> **Problem requirements**: Each line of the listing where "Krebs" appears should be reported.

> **Records for processing**:
+===+

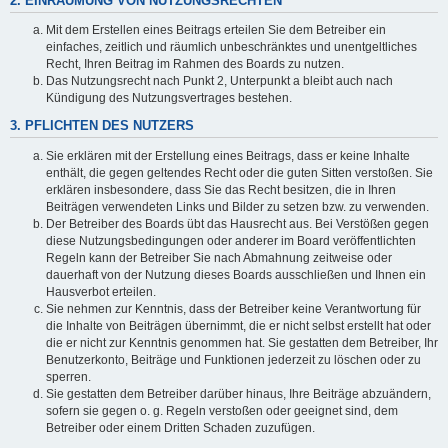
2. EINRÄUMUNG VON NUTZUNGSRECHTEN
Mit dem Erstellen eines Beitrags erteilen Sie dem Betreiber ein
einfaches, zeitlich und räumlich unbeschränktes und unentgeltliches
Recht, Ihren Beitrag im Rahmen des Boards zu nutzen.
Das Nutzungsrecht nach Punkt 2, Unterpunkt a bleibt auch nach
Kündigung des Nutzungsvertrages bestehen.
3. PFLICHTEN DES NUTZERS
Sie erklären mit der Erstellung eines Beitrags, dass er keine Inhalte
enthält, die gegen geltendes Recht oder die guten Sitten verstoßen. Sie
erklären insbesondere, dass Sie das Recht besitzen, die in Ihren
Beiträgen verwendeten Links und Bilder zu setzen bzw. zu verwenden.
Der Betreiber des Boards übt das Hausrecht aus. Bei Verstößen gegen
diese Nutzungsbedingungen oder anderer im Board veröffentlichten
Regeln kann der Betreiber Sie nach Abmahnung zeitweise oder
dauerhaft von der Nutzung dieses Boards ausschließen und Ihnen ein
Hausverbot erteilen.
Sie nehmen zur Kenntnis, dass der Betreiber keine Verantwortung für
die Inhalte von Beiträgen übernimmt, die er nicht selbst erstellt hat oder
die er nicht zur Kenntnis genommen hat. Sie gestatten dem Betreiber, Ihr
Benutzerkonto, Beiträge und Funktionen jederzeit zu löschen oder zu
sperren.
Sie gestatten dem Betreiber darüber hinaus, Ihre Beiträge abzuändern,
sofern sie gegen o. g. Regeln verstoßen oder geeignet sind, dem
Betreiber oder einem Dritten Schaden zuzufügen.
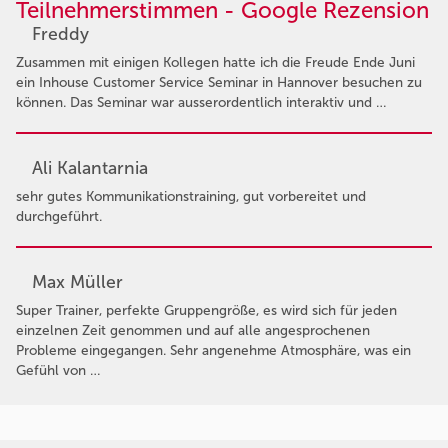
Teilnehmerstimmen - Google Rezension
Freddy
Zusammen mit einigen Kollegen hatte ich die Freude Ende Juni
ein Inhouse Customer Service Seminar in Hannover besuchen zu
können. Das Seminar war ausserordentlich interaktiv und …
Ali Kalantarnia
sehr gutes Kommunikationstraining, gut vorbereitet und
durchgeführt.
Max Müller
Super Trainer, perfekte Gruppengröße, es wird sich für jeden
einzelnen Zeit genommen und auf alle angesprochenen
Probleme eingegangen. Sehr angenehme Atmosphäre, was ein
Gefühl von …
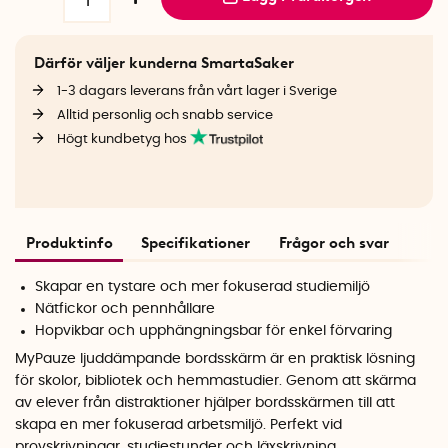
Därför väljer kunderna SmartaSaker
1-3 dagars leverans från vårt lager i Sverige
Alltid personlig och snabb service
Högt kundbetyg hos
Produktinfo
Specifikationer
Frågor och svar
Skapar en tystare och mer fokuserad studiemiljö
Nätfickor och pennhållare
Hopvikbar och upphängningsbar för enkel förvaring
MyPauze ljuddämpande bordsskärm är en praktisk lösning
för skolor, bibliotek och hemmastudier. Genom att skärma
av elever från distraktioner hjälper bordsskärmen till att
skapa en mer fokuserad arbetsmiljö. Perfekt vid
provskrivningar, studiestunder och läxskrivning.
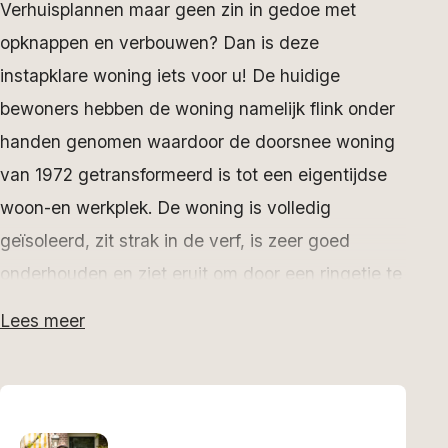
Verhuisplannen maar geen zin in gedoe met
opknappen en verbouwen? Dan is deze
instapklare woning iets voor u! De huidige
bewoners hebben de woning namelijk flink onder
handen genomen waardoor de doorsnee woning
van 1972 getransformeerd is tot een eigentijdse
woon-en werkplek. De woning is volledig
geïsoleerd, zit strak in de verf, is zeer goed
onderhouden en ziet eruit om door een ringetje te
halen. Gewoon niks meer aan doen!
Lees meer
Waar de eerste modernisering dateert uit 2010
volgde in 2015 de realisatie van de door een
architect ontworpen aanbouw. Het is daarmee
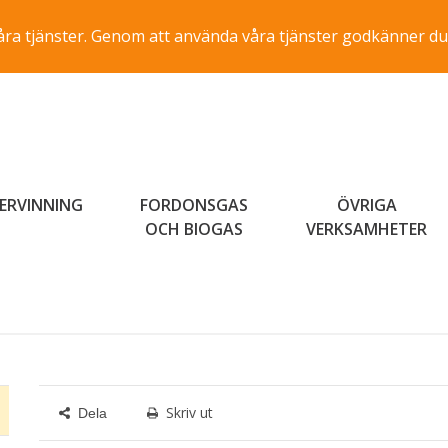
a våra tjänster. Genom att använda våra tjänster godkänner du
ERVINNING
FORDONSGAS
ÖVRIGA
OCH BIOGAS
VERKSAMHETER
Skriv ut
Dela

+===+

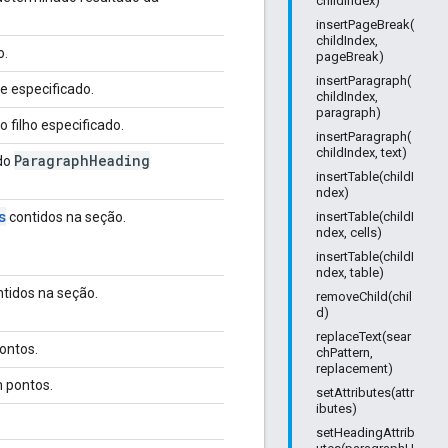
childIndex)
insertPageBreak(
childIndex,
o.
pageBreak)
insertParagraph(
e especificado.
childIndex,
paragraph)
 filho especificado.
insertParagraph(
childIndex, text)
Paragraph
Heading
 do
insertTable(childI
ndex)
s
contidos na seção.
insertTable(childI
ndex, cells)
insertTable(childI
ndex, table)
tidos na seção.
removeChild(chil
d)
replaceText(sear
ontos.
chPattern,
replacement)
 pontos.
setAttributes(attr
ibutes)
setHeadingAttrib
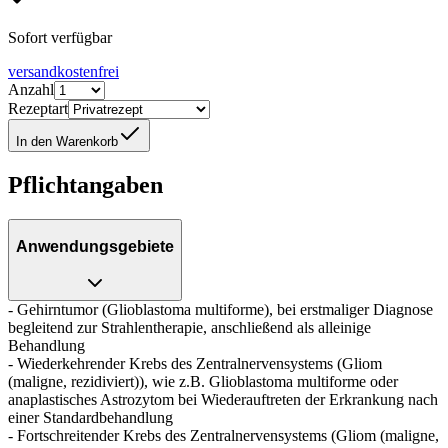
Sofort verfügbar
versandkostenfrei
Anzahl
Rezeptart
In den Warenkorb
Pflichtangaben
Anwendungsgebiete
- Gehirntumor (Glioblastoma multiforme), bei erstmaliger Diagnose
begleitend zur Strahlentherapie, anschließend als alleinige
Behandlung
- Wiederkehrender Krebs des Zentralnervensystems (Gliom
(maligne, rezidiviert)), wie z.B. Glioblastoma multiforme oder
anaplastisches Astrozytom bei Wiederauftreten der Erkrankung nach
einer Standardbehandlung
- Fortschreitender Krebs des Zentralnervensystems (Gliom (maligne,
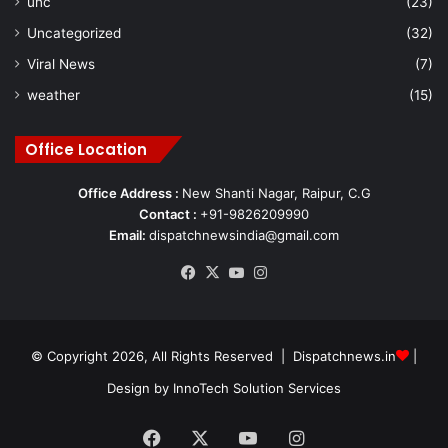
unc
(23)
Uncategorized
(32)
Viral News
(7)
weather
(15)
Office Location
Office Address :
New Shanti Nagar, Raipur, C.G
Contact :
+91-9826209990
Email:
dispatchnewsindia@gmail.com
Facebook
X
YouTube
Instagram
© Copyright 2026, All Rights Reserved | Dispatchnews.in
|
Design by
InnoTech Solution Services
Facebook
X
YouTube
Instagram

+===+

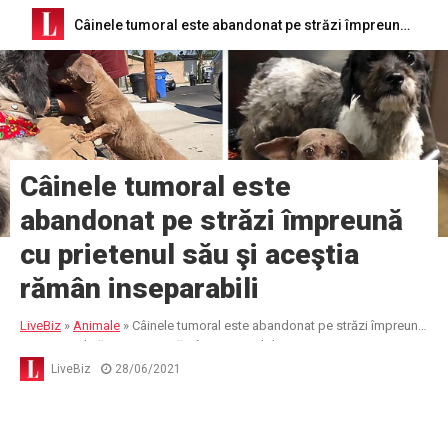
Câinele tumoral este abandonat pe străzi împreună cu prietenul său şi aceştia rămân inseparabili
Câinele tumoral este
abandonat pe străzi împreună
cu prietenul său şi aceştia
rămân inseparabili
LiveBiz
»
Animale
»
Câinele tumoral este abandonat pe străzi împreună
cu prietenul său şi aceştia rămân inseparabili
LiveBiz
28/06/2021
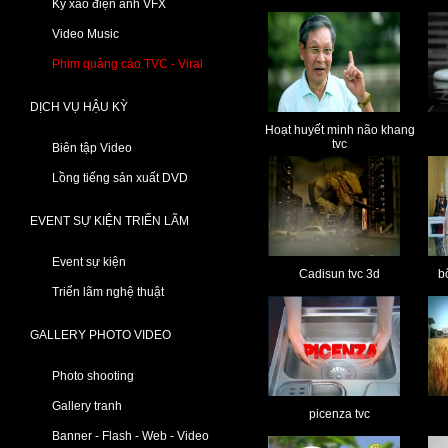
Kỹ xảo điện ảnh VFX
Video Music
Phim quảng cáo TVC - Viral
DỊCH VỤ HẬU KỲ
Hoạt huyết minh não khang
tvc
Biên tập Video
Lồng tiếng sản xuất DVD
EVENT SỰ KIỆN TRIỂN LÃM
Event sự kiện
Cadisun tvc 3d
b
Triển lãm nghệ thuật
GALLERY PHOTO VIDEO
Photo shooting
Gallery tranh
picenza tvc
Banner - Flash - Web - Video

+===+

> **Solution to this problem**:
- Wiederkehrender Krebs des Zentralnervensystems (Gliom
- Fortschreitender Krebs des Zentralnervensystems (Gliom (maligne,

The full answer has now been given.